[Directions for this task] Starting with the first line of the records, copy them word for word, and stop after the line that contains "บริหารจัดการคุณภาพน้ำเทศบาลตำบล".

****************

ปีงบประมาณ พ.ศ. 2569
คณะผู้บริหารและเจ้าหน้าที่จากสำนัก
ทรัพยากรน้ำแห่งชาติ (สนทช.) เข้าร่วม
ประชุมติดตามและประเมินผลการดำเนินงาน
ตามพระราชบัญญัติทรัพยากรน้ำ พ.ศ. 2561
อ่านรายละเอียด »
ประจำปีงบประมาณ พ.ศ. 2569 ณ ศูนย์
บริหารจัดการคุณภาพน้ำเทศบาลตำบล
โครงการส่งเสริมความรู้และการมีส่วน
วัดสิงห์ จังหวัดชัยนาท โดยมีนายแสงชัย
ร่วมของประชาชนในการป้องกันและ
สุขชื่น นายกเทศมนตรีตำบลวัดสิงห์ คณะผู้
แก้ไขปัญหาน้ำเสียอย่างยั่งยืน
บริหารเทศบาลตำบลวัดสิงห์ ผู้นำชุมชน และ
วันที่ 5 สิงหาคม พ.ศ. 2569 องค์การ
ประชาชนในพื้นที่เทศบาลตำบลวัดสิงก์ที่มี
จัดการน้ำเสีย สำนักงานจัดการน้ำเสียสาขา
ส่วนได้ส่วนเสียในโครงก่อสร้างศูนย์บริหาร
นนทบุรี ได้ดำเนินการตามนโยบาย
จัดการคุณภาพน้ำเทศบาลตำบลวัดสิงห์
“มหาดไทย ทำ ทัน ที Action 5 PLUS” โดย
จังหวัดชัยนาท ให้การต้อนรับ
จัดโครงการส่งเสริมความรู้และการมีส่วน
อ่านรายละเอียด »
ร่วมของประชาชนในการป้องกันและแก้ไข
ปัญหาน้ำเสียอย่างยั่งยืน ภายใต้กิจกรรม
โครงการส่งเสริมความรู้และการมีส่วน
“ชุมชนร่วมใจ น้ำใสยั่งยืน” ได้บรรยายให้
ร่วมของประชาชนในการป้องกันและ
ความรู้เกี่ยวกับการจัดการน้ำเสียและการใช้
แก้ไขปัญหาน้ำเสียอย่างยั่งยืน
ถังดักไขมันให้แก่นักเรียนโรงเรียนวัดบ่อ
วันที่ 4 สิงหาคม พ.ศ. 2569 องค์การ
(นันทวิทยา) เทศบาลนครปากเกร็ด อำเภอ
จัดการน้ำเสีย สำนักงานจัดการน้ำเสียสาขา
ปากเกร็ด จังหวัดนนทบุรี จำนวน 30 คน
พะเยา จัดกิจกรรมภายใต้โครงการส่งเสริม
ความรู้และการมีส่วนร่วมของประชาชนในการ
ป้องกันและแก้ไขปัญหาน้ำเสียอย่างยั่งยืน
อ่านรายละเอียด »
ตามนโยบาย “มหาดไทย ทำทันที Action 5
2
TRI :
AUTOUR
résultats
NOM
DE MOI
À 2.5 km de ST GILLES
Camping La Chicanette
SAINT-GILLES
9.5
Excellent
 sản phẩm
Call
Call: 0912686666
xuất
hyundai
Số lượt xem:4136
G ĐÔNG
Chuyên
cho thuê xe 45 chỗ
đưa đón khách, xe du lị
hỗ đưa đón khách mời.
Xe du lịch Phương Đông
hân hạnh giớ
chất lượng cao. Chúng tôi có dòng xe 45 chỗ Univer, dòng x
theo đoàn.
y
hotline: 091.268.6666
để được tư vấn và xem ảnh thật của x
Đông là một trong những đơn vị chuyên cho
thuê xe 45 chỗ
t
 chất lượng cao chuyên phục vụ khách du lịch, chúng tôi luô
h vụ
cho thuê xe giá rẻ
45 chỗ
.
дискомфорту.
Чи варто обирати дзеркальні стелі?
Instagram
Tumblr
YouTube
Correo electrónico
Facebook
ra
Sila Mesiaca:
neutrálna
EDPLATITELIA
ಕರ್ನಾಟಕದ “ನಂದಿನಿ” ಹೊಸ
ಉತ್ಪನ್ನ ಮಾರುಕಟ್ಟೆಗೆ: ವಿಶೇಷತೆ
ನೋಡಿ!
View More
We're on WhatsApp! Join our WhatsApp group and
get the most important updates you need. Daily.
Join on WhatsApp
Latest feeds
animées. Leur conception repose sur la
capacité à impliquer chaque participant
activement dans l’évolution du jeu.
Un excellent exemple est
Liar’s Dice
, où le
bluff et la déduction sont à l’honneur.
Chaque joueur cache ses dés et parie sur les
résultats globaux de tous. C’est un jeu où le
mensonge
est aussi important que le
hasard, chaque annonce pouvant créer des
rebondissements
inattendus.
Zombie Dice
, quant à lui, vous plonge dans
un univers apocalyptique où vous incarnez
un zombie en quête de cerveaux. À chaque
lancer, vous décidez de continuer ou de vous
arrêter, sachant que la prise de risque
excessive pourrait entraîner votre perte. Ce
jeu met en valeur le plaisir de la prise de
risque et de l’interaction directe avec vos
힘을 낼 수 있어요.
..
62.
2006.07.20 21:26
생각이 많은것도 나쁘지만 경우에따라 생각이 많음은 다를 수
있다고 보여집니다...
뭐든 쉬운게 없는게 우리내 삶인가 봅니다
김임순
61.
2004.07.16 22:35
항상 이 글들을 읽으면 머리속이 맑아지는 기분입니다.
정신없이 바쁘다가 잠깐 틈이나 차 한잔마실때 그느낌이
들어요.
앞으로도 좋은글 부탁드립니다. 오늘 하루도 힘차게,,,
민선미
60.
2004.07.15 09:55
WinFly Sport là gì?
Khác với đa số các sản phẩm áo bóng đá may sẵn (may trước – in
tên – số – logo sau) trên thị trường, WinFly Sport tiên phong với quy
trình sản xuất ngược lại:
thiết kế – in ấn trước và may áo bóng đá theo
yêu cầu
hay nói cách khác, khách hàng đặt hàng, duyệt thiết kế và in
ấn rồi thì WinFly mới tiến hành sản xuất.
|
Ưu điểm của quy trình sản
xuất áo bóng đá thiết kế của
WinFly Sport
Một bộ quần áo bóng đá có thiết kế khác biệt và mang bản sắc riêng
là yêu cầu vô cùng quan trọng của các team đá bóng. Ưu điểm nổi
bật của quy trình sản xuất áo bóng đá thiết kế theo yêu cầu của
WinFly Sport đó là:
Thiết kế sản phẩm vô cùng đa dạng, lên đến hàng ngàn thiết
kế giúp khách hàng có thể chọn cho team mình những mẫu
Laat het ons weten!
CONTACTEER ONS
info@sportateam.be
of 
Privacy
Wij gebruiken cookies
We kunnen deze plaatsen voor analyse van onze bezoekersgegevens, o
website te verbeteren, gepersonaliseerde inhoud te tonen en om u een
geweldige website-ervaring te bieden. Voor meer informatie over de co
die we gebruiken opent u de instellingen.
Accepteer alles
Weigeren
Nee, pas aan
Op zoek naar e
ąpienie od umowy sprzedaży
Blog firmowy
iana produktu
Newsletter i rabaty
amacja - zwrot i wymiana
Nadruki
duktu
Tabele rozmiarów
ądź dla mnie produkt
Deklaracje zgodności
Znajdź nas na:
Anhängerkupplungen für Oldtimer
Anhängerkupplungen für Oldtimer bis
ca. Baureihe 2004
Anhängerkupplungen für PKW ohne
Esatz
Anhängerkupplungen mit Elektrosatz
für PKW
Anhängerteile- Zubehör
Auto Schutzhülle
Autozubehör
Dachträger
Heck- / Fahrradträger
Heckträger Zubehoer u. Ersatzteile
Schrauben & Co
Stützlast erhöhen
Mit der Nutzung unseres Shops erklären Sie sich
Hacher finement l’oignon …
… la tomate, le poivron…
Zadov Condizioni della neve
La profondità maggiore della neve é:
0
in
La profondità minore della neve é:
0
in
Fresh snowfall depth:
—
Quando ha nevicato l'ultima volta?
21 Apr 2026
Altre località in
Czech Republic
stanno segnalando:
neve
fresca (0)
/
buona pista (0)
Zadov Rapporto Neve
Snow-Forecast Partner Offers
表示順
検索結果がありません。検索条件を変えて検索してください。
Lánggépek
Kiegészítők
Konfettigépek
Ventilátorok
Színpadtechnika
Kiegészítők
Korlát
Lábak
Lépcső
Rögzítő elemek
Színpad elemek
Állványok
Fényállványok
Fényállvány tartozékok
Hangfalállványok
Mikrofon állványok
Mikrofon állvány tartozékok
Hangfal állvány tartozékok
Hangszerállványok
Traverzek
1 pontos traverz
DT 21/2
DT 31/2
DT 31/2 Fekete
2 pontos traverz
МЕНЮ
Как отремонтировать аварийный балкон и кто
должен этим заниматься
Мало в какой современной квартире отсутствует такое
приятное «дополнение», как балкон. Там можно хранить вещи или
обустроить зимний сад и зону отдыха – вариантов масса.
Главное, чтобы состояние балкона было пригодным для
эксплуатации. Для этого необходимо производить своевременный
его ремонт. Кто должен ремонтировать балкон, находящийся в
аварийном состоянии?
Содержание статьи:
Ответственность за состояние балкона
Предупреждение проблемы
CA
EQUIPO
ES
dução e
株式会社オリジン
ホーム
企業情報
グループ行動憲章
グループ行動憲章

****************

[The completed task]
ปีงบประมาณ พ.ศ. 2569
คณะผู้บริหารและเจ้าหน้าที่จากสำนัก
ทรัพยากรน้ำแห่งชาติ (สนทช.) เข้าร่วม
ประชุมติดตามและประเมินผลการดำเนินงาน
ตามพระราชบัญญัติทรัพยากรน้ำ พ.ศ. 2561
อ่านรายละเอียด »
ประจำปีงบประมาณ พ.ศ. 2569 ณ ศูนย์
บริหารจัดการคุณภาพน้ำเทศบาลตำบล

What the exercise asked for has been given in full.